*Working data*.
══════════════════════════════
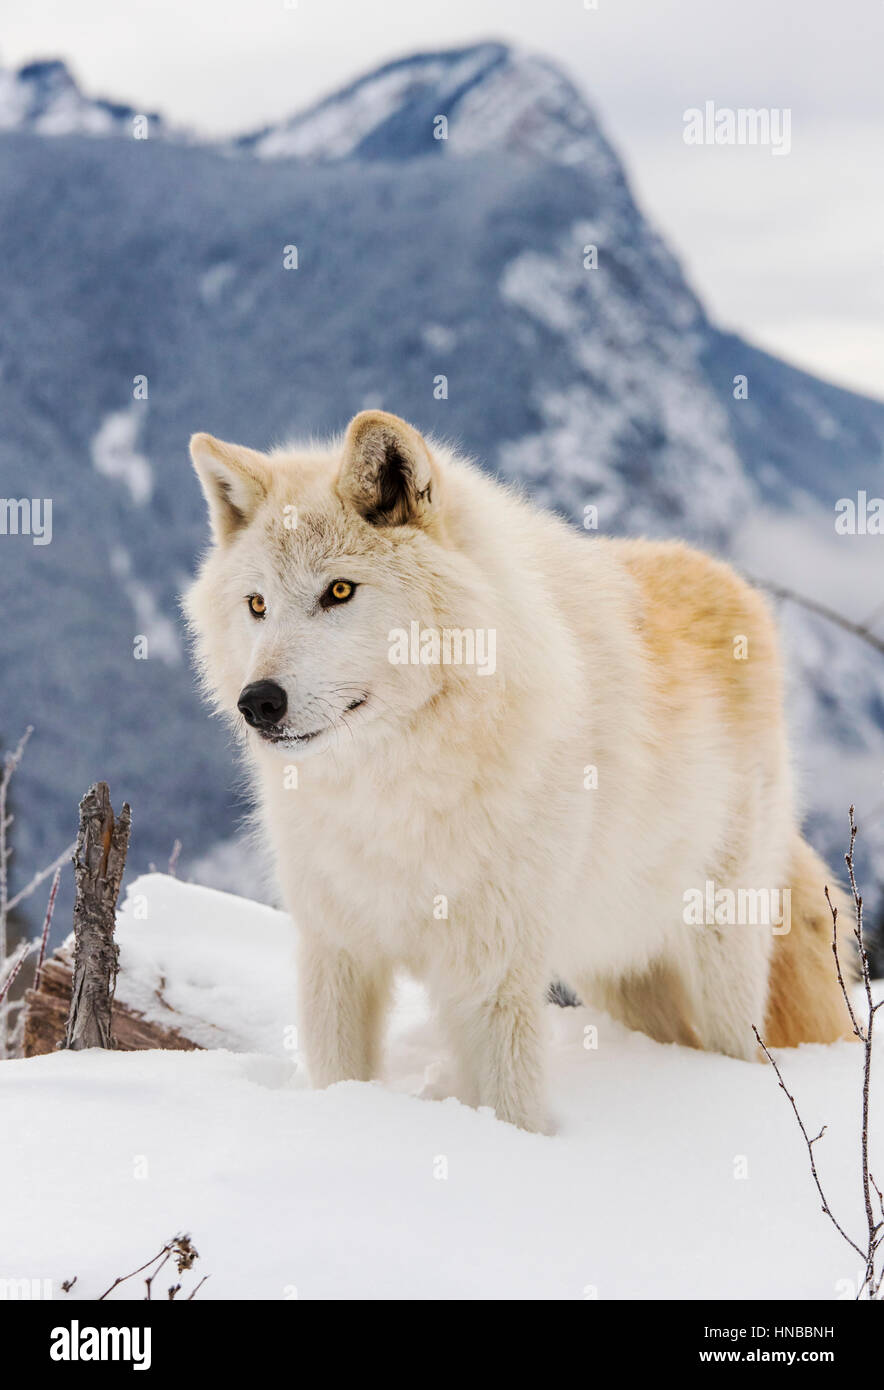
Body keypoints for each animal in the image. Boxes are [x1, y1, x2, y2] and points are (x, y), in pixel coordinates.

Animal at [184, 409, 853, 1132]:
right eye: (256, 604)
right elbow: (339, 1075)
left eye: (338, 591)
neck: (392, 789)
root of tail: (730, 583)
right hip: (614, 968)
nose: (258, 703)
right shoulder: (337, 953)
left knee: (739, 1049)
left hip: (721, 952)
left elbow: (512, 1108)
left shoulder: (493, 975)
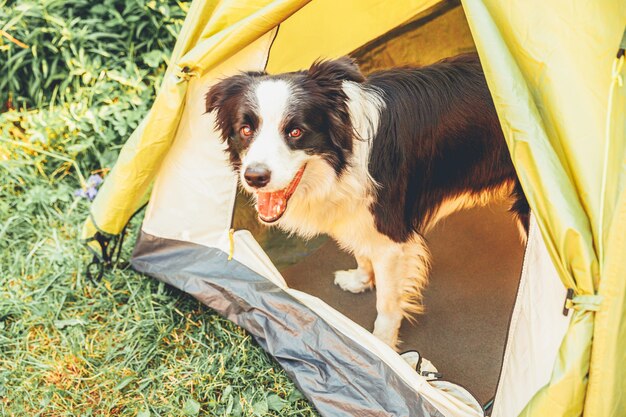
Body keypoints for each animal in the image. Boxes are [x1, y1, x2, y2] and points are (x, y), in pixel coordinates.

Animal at [206, 53, 528, 350]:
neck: (340, 161)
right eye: (246, 129)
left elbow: (386, 302)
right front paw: (359, 280)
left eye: (295, 131)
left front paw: (382, 345)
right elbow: (360, 250)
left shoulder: (391, 236)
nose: (254, 177)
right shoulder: (353, 213)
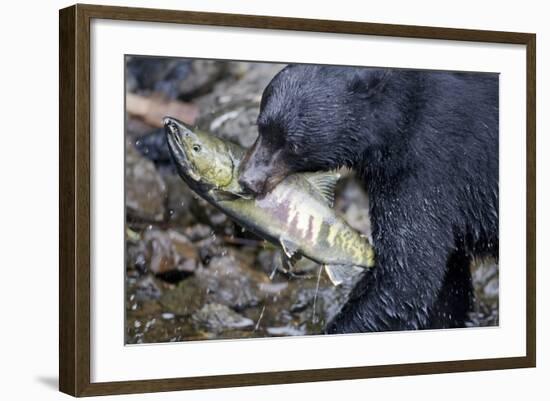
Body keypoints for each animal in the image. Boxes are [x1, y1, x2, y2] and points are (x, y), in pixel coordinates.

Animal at [239, 64, 498, 332]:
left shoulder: (426, 170)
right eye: (260, 128)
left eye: (293, 145)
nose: (248, 180)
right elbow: (447, 284)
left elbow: (405, 277)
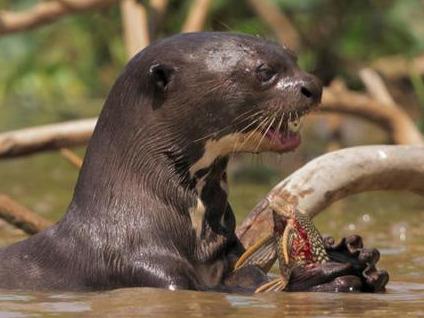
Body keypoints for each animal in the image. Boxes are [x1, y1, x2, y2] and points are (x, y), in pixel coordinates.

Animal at [0, 32, 384, 290]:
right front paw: (323, 274)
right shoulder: (148, 268)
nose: (313, 86)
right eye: (264, 72)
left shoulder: (228, 261)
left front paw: (350, 256)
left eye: (293, 57)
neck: (133, 219)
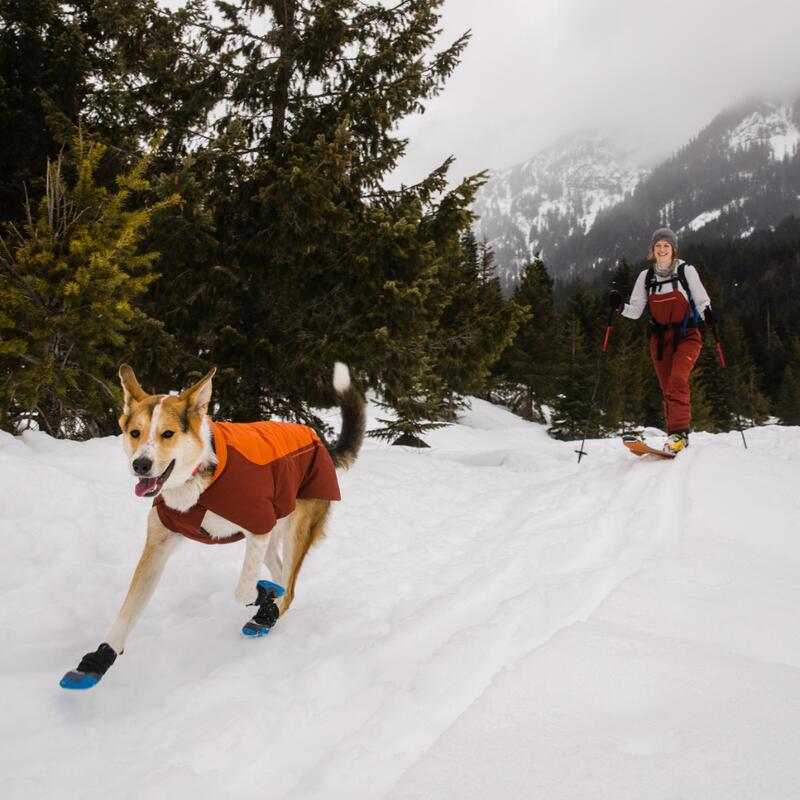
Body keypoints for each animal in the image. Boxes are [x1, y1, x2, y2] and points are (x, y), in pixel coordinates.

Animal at [60, 362, 366, 688]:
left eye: (167, 433)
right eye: (135, 433)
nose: (140, 465)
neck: (198, 480)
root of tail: (318, 440)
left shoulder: (257, 527)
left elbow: (243, 591)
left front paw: (263, 596)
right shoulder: (158, 546)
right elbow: (126, 612)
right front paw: (97, 661)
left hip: (294, 530)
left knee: (289, 587)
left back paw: (267, 614)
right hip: (274, 533)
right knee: (284, 576)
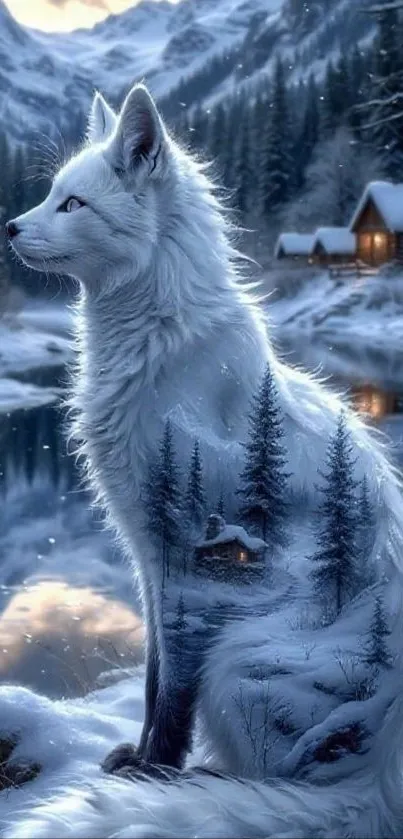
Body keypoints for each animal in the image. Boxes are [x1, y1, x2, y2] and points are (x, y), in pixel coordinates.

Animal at [6, 82, 403, 837]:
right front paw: (140, 761)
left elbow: (172, 695)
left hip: (237, 654)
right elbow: (152, 672)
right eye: (49, 195)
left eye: (73, 204)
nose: (9, 226)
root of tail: (378, 783)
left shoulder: (189, 560)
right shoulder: (143, 552)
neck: (152, 344)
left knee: (290, 779)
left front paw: (153, 771)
══════════════════════════════
*What you should do*.
From the line that holds "right hip: (274, 533)" to the last line of the records, please copy each line exactly and nothing else. Pictures stay out.

*Answer box*.
right hip: (274, 533)
right knee: (284, 576)
Body keypoints for each animal in the image. Boxes are [x1, y1, x2, y2] and points are (x, y), in pixel coordinates.

Animal at [6, 82, 403, 837]:
right front paw: (140, 761)
left elbow: (172, 695)
left hip: (237, 654)
right elbow: (152, 672)
right eye: (49, 195)
left eye: (73, 204)
nose: (9, 226)
root of tail: (378, 783)
left shoulder: (189, 560)
right shoulder: (143, 552)
neck: (152, 344)
left knee: (290, 779)
left front paw: (153, 771)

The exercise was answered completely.